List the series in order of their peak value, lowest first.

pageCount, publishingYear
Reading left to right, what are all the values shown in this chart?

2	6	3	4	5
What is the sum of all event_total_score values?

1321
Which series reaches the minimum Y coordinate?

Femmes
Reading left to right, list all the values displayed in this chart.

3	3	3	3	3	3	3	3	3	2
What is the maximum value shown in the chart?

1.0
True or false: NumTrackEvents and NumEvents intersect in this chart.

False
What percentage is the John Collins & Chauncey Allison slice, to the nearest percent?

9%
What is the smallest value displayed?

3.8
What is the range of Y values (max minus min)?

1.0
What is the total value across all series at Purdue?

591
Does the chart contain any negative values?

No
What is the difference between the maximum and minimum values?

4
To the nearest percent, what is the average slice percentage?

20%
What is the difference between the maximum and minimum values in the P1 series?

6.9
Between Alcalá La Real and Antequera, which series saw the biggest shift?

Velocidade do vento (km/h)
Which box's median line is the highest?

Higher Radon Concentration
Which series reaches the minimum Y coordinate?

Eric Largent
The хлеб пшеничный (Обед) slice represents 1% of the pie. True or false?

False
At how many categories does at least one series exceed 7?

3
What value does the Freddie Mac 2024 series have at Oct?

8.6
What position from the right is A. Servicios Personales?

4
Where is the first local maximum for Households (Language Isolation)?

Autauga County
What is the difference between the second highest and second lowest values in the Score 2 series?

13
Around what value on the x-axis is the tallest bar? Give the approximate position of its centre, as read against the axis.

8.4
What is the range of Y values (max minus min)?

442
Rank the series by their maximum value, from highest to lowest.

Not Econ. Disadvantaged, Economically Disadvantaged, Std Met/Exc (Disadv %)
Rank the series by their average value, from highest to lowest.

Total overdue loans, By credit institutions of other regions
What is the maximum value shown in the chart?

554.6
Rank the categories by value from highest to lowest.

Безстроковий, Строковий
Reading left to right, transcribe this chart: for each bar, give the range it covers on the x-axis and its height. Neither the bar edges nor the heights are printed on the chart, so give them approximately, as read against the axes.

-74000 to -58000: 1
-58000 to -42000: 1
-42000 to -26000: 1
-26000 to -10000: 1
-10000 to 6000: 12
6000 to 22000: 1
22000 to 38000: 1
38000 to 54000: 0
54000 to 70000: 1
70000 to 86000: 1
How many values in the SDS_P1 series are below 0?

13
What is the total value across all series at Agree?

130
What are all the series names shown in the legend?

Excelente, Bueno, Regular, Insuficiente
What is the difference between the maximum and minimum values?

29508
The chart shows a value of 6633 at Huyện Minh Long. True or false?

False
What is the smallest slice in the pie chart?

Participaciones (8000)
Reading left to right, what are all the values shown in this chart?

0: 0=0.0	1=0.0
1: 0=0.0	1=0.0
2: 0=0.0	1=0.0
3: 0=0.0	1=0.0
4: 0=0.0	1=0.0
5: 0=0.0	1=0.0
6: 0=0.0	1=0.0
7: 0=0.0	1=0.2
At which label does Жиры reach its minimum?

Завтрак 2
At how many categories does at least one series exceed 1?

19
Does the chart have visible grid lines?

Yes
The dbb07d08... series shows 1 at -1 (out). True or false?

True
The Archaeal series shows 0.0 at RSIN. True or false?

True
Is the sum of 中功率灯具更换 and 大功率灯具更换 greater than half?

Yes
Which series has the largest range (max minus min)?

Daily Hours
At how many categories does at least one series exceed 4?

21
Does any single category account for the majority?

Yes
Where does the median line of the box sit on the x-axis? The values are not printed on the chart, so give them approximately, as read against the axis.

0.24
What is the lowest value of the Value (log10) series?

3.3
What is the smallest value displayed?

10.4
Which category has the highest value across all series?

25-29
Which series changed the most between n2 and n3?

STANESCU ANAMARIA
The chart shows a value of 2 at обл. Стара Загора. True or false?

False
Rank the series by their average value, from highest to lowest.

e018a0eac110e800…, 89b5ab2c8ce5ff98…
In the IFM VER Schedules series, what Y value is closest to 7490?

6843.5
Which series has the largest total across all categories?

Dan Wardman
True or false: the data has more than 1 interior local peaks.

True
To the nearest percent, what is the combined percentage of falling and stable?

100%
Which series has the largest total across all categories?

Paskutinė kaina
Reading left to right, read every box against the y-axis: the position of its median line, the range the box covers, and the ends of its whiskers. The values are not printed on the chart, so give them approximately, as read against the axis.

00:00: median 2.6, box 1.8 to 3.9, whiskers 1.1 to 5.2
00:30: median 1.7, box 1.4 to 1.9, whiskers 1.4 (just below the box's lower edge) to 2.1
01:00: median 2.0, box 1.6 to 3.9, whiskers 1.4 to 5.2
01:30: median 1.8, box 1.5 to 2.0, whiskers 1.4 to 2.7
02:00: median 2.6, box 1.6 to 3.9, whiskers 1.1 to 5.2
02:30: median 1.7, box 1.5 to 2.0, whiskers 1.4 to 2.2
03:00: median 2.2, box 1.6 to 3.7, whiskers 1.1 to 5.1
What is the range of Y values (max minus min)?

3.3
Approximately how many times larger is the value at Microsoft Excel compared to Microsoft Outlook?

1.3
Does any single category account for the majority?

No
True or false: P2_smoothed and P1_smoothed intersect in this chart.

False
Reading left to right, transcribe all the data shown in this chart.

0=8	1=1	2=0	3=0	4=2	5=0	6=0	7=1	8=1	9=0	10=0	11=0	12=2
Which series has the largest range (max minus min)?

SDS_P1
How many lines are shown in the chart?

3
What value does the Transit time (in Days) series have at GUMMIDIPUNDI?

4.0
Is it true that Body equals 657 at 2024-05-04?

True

▸ ACTIVITY
Copy all of the material above, line for line, keeping every word, number, and blank line unchanged.

▸ TASK OUTPUT
List the series in order of their peak value, lowest first.

pageCount, publishingYear
Reading left to right, what are all the values shown in this chart?

2	6	3	4	5
What is the sum of all event_total_score values?

1321
Which series reaches the minimum Y coordinate?

Femmes
Reading left to right, list all the values displayed in this chart.

3	3	3	3	3	3	3	3	3	2
What is the maximum value shown in the chart?

1.0
True or false: NumTrackEvents and NumEvents intersect in this chart.

False
What percentage is the John Collins & Chauncey Allison slice, to the nearest percent?

9%
What is the smallest value displayed?

3.8
What is the range of Y values (max minus min)?

1.0
What is the total value across all series at Purdue?

591
Does the chart contain any negative values?

No
What is the difference between the maximum and minimum values?

4
To the nearest percent, what is the average slice percentage?

20%
What is the difference between the maximum and minimum values in the P1 series?

6.9
Between Alcalá La Real and Antequera, which series saw the biggest shift?

Velocidade do vento (km/h)
Which box's median line is the highest?

Higher Radon Concentration
Which series reaches the minimum Y coordinate?

Eric Largent
The хлеб пшеничный (Обед) slice represents 1% of the pie. True or false?

False
At how many categories does at least one series exceed 7?

3
What value does the Freddie Mac 2024 series have at Oct?

8.6
What position from the right is A. Servicios Personales?

4
Where is the first local maximum for Households (Language Isolation)?

Autauga County
What is the difference between the second highest and second lowest values in the Score 2 series?

13
Around what value on the x-axis is the tallest bar? Give the approximate position of its centre, as read against the axis.

8.4
What is the range of Y values (max minus min)?

442
Rank the series by their maximum value, from highest to lowest.

Not Econ. Disadvantaged, Economically Disadvantaged, Std Met/Exc (Disadv %)
Rank the series by their average value, from highest to lowest.

Total overdue loans, By credit institutions of other regions
What is the maximum value shown in the chart?

554.6
Rank the categories by value from highest to lowest.

Безстроковий, Строковий
Reading left to right, transcribe this chart: for each bar, give the range it covers on the x-axis and its height. Neither the bar edges nor the heights are printed on the chart, so give them approximately, as read against the axes.

-74000 to -58000: 1
-58000 to -42000: 1
-42000 to -26000: 1
-26000 to -10000: 1
-10000 to 6000: 12
6000 to 22000: 1
22000 to 38000: 1
38000 to 54000: 0
54000 to 70000: 1
70000 to 86000: 1
How many values in the SDS_P1 series are below 0?

13
What is the total value across all series at Agree?

130
What are all the series names shown in the legend?

Excelente, Bueno, Regular, Insuficiente
What is the difference between the maximum and minimum values?

29508
The chart shows a value of 6633 at Huyện Minh Long. True or false?

False
What is the smallest slice in the pie chart?

Participaciones (8000)
Reading left to right, what are all the values shown in this chart?

0: 0=0.0	1=0.0
1: 0=0.0	1=0.0
2: 0=0.0	1=0.0
3: 0=0.0	1=0.0
4: 0=0.0	1=0.0
5: 0=0.0	1=0.0
6: 0=0.0	1=0.0
7: 0=0.0	1=0.2
At which label does Жиры reach its minimum?

Завтрак 2
At how many categories does at least one series exceed 1?

19
Does the chart have visible grid lines?

Yes
The dbb07d08... series shows 1 at -1 (out). True or false?

True
The Archaeal series shows 0.0 at RSIN. True or false?

True
Is the sum of 中功率灯具更换 and 大功率灯具更换 greater than half?

Yes
Which series has the largest range (max minus min)?

Daily Hours
At how many categories does at least one series exceed 4?

21
Does any single category account for the majority?

Yes
Where does the median line of the box sit on the x-axis? The values are not printed on the chart, so give them approximately, as read against the axis.

0.24
What is the lowest value of the Value (log10) series?

3.3
What is the smallest value displayed?

10.4
Which category has the highest value across all series?

25-29
Which series changed the most between n2 and n3?

STANESCU ANAMARIA
The chart shows a value of 2 at обл. Стара Загора. True or false?

False
Rank the series by their average value, from highest to lowest.

e018a0eac110e800…, 89b5ab2c8ce5ff98…
In the IFM VER Schedules series, what Y value is closest to 7490?

6843.5
Which series has the largest total across all categories?

Dan Wardman
True or false: the data has more than 1 interior local peaks.

True
To the nearest percent, what is the combined percentage of falling and stable?

100%
Which series has the largest total across all categories?

Paskutinė kaina
Reading left to right, read every box against the y-axis: the position of its median line, the range the box covers, and the ends of its whiskers. The values are not printed on the chart, so give them approximately, as read against the axis.

00:00: median 2.6, box 1.8 to 3.9, whiskers 1.1 to 5.2
00:30: median 1.7, box 1.4 to 1.9, whiskers 1.4 (just below the box's lower edge) to 2.1
01:00: median 2.0, box 1.6 to 3.9, whiskers 1.4 to 5.2
01:30: median 1.8, box 1.5 to 2.0, whiskers 1.4 to 2.7
02:00: median 2.6, box 1.6 to 3.9, whiskers 1.1 to 5.2
02:30: median 1.7, box 1.5 to 2.0, whiskers 1.4 to 2.2
03:00: median 2.2, box 1.6 to 3.7, whiskers 1.1 to 5.1
What is the range of Y values (max minus min)?

3.3
Approximately how many times larger is the value at Microsoft Excel compared to Microsoft Outlook?

1.3
Does any single category account for the majority?

No
True or false: P2_smoothed and P1_smoothed intersect in this chart.

False
Reading left to right, transcribe all the data shown in this chart.

0=8	1=1	2=0	3=0	4=2	5=0	6=0	7=1	8=1	9=0	10=0	11=0	12=2
Which series has the largest range (max minus min)?

SDS_P1
How many lines are shown in the chart?

3
What value does the Transit time (in Days) series have at GUMMIDIPUNDI?

4.0
Is it true that Body equals 657 at 2024-05-04?

True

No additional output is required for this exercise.